> _Extract to read_:
Scotland: Standing on the cusp of change

Written by: Recycling Waste World | Published:

There was an energised feel in the air at Glasgow last month, as industry leaders North of the border mapped out their future intentions for waste and resources policy at the annual Scottish Resources conference. Freelance writer Maxine Perella reports.

The theme of the two-day Scottish Resources conference, co-hosted by Zero Waste Scotland and CIWM, was ‘Evolution or Revolution?’ suggesting that Scotland is minded to the scale of the challenge ahead if it wants to deliver on its zero waste ambitions - a challenge that may well require robust government intervention on some fronts, writes freelance writer, Maxine Perella. 

Two key announcements were made by Scottish environment secretary Richard Lochhead at the event; these comprised investment to the tune of £1.3m to set up a Scottish Institute for Remanufacture, and the development of a Scottish materials brokerage service for local authorities. Both initiatives are significant in that they target value recapture from both products and recycled materials, and will serve as practical stepping stones to the Scottish government’s wider circular economy drive.

Scotland was one of the first regions to sign up to the Circular Economy 100 - a global platform led by the Ellen MacArthur Foundation (EMF), which brings together leading companies, emerging innovators and regions to accelerate this transition. Speaking at the event, EMF’s Sandy Rodger welcomed the launch of the remanufacturing hub and said it represented “an opportunity for the rebirth of manufacturing [in Scotland]”.

“The circular economy is not a game of Solitaire,” he told delegates. “You cannot change it by yourself. It’s all about collaboration.” He added: “Like any change, you have to work your way up - so at the start it’s hard, and then it gets easier. At this stage, we need people who are leaders. We see Scotland taking the lead, it’s really inspiring.”

Addressing the audience during his keynote speech, Lochhead told delegates that in terms of safeguarding the country’s natural resources, there was still much to be done. “The default approach worldwide is to burn, bury or down-cycle our resources. There has to be another way of doing things. Our approach in Scotland is more ambitious than the rest of the UK … but there are areas where we need to up our game in radical ways.”

> _Goal_:
Answer these questions from the article on the Scottish Resources conference above:
(a) Which two organizations co-hosted the conference?
(b) How much investment was announced for the Scottish Institute for Remanufacture?
(c) What game did Sandy Rodger say the circular economy is not?

> _Dataset entries_:
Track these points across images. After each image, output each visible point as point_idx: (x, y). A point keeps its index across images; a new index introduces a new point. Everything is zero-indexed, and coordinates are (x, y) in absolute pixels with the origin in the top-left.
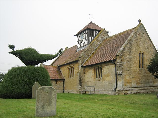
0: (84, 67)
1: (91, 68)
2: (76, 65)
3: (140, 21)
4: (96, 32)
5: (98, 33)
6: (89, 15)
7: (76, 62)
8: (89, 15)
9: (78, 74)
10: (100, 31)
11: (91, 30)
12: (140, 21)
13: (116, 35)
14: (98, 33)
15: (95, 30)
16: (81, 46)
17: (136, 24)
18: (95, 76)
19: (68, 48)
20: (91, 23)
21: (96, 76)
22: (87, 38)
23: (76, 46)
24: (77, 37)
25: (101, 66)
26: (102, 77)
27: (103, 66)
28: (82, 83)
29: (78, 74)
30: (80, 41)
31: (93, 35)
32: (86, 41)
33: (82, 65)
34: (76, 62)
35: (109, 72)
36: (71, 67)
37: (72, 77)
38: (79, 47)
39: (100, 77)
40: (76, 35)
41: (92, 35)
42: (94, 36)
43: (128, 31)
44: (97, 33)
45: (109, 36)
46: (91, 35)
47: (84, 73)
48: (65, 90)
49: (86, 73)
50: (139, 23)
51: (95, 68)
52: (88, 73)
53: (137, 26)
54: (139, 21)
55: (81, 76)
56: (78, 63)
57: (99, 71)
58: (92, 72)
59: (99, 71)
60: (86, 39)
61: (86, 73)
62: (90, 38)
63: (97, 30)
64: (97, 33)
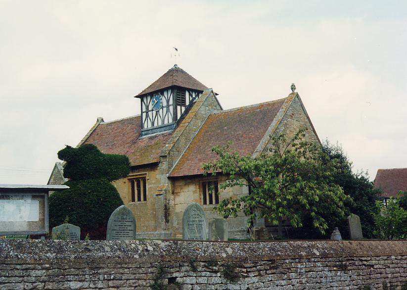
0: (173, 179)
1: (190, 181)
2: (153, 172)
3: (293, 87)
4: (191, 95)
5: (194, 96)
6: (177, 50)
7: (153, 166)
8: (177, 50)
9: (160, 195)
10: (199, 92)
11: (177, 88)
12: (293, 87)
13: (246, 108)
14: (194, 96)
15: (190, 90)
16: (163, 121)
17: (285, 93)
18: (200, 199)
19: (102, 120)
20: (175, 71)
21: (202, 200)
22: (171, 108)
23: (130, 121)
24: (142, 101)
25: (215, 180)
26: (145, 199)
27: (221, 180)
28: (169, 216)
29: (160, 195)
30: (150, 113)
31: (184, 101)
32: (161, 116)
33: (168, 175)
34: (153, 166)
35: (235, 193)
36: (136, 175)
37: (139, 200)
38: (160, 124)
39: (212, 203)
40: (141, 96)
41: (182, 102)
42: (187, 103)
43: (268, 104)
44: (192, 97)
45: (222, 109)
46: (180, 101)
47: (173, 193)
48: (138, 232)
49: (177, 193)
50: (291, 92)
51: (201, 184)
52: (182, 194)
53: (287, 96)
54: (292, 89)
55: (168, 198)
56: (159, 168)
57: (139, 186)
58: (195, 192)
59: (139, 186)
60: (168, 111)
61: (177, 193)
62: (179, 107)
63: (193, 90)
64: (192, 97)
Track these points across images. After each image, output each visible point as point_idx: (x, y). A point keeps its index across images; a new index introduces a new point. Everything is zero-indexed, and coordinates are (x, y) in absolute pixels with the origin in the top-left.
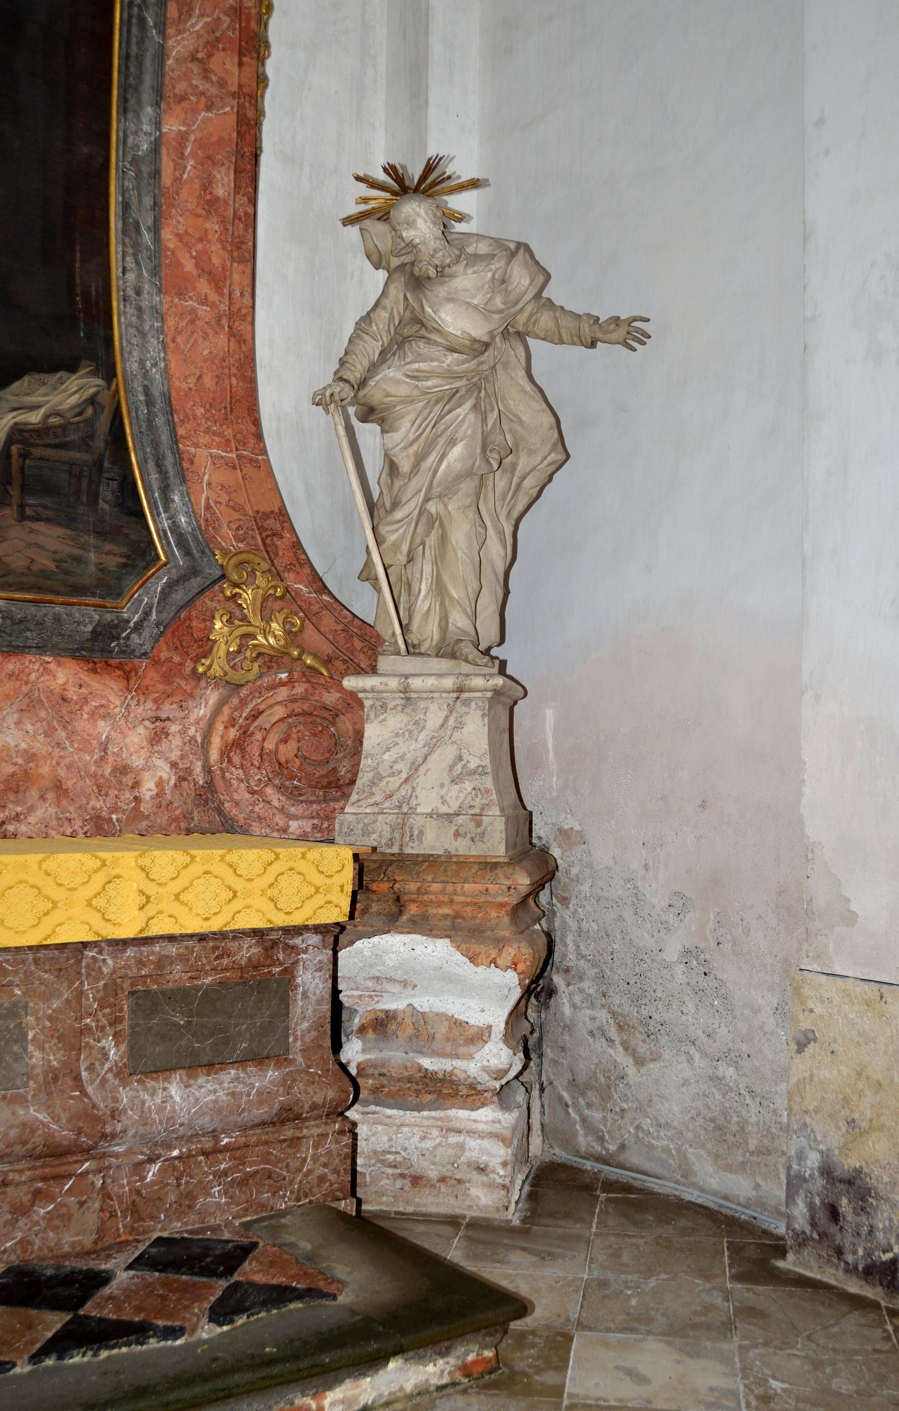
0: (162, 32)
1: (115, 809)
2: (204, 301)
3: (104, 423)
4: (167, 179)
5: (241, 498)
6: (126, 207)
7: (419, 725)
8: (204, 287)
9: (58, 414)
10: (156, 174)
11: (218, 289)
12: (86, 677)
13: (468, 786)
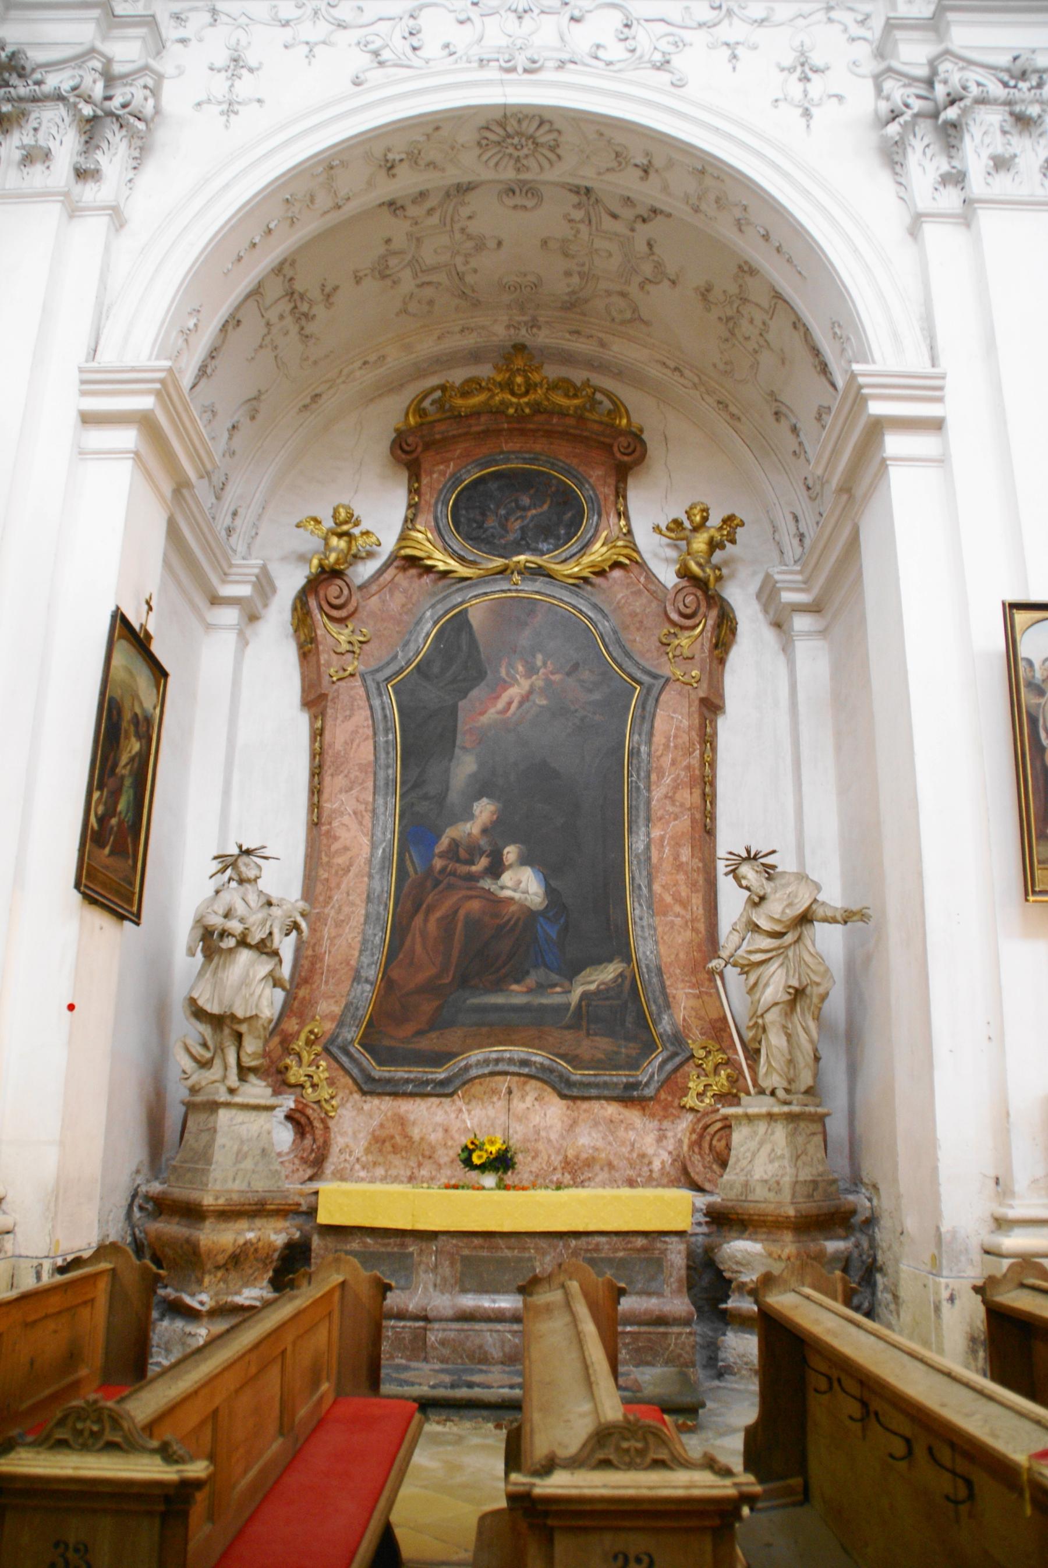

> _Exercise solution_:
(a) Zero Waste Scotland and CIWM
(b) £1.3m
(c) Solitaire